TASK => Write out the lines exactly as they appear, starting with the line that contains "ARC’TERYX 正規取扱店" and continuing through the line that contains "перфоратор SDS-plus". Leave the pictures out of your answer.

[Page images and extracted text]
----------

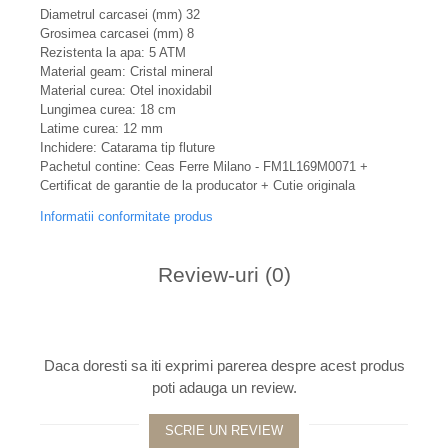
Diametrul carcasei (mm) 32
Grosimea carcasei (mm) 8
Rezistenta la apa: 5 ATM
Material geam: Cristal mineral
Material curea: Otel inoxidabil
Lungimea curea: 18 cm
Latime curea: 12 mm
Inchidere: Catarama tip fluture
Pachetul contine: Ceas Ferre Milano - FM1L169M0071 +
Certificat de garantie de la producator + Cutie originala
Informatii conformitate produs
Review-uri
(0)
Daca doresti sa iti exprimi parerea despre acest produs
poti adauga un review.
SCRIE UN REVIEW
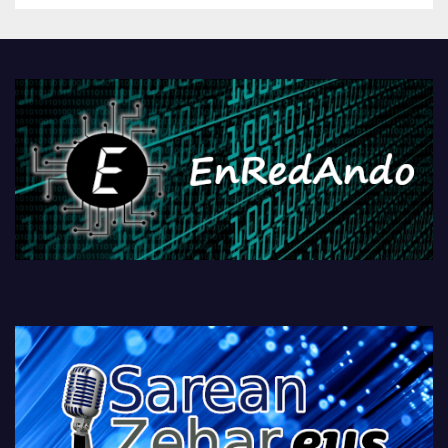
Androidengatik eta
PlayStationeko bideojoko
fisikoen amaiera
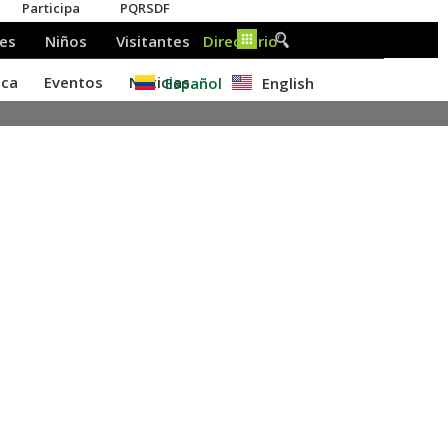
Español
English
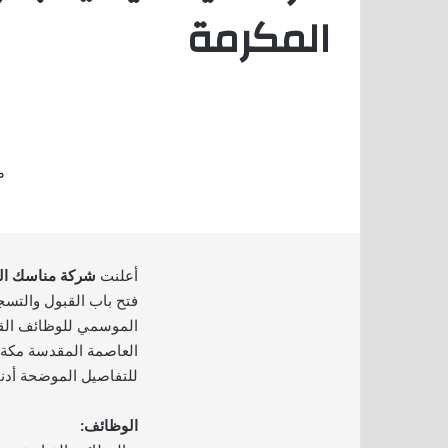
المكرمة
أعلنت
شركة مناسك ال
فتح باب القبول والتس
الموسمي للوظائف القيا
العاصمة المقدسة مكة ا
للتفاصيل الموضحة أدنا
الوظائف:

----------

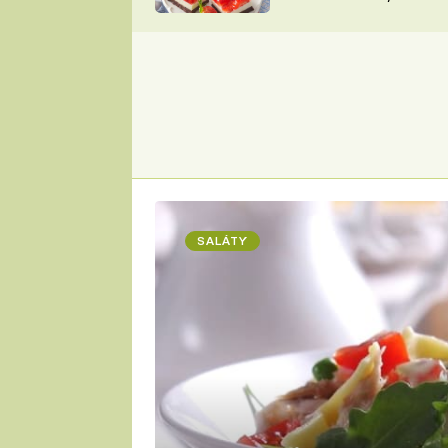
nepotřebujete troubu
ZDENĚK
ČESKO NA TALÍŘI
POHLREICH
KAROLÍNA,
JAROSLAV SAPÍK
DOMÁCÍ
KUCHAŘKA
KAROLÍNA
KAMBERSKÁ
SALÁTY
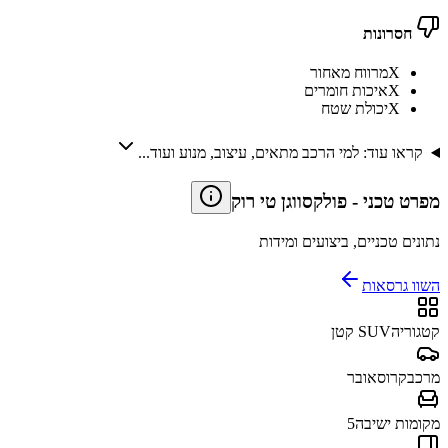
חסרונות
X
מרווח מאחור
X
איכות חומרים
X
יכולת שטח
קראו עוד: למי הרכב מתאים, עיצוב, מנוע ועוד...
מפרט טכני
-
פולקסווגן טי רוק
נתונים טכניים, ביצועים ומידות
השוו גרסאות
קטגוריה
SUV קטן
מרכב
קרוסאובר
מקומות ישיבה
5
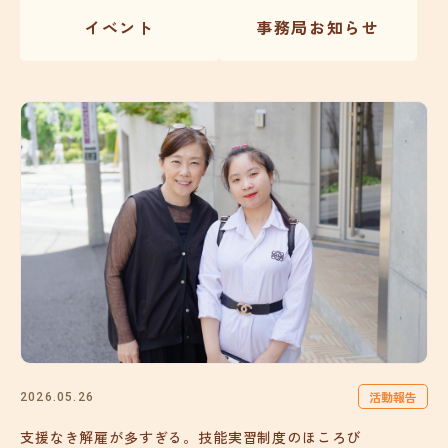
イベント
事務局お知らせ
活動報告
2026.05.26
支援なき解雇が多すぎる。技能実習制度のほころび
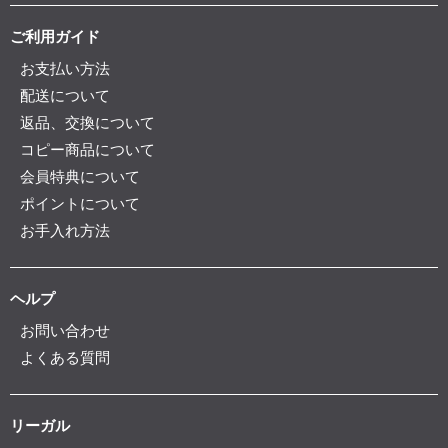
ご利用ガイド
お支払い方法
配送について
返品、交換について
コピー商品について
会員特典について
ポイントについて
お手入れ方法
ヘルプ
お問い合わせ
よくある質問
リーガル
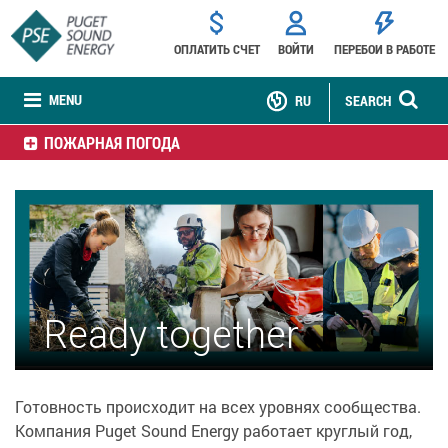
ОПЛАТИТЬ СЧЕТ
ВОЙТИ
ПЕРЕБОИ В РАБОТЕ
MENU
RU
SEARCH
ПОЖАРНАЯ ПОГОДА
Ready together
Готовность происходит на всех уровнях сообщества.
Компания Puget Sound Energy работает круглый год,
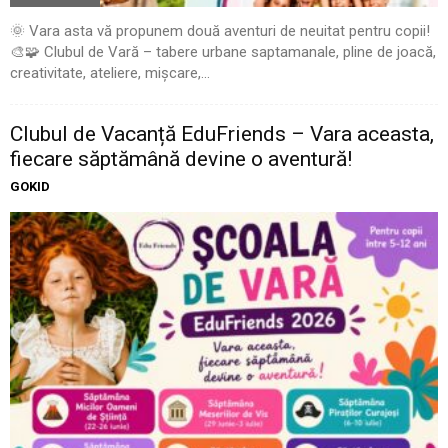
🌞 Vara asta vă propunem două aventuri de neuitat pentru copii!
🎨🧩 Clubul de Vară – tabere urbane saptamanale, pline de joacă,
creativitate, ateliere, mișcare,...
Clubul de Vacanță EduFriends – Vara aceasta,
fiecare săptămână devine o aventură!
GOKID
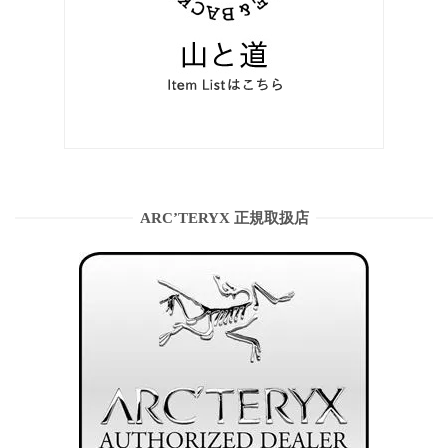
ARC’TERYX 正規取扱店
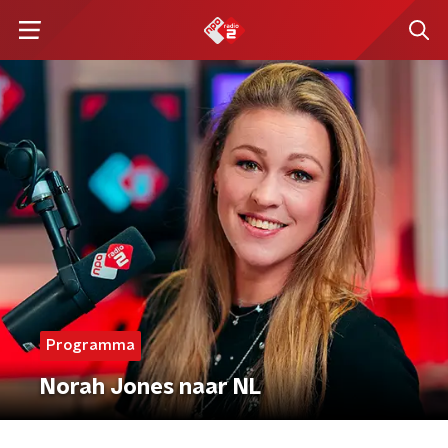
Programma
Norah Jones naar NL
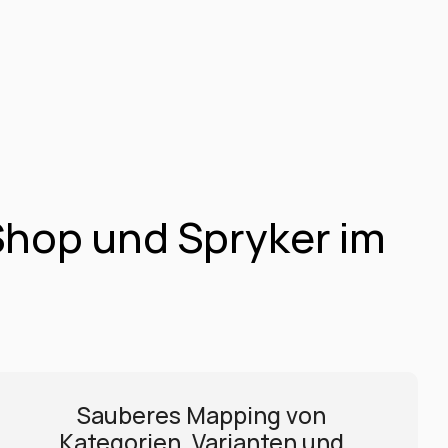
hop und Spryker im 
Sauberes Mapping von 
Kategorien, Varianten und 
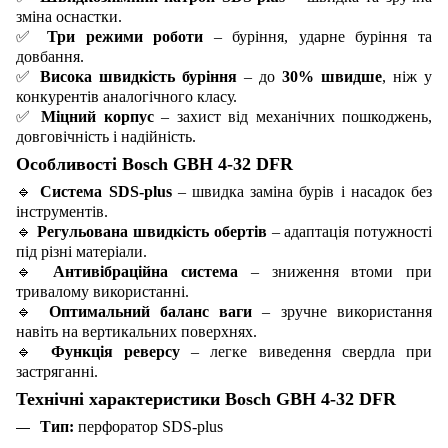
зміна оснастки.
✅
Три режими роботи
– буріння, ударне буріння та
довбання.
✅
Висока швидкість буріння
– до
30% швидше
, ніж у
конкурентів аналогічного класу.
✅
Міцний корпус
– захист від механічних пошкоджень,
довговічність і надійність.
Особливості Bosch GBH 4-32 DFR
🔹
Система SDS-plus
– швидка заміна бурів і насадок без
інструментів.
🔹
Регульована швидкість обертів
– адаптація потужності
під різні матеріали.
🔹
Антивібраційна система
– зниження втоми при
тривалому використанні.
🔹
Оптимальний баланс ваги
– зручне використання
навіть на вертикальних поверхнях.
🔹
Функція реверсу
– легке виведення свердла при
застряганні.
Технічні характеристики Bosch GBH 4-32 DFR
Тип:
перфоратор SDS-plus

----------

OUTPUT =>
ARC’TERYX 正規取扱店
Programma
Norah Jones naar NL
hop und Spryker im 
Sauberes Mapping von 
Kategorien, Varianten und 
зміна оснастки.
✅
Три режими роботи
– буріння, ударне буріння та
довбання.
✅
Висока швидкість буріння
– до
30% швидше
, ніж у
конкурентів аналогічного класу.
✅
Міцний корпус
– захист від механічних пошкоджень,
довговічність і надійність.
Особливості Bosch GBH 4-32 DFR
🔹
Система SDS-plus
– швидка заміна бурів і насадок без
інструментів.
🔹
Регульована швидкість обертів
– адаптація потужності
під різні матеріали.
🔹
Антивібраційна система
– зниження втоми при
тривалому використанні.
🔹
Оптимальний баланс ваги
– зручне використання
навіть на вертикальних поверхнях.
🔹
Функція реверсу
– легке виведення свердла при
застряганні.
Технічні характеристики Bosch GBH 4-32 DFR
Тип:
перфоратор SDS-plus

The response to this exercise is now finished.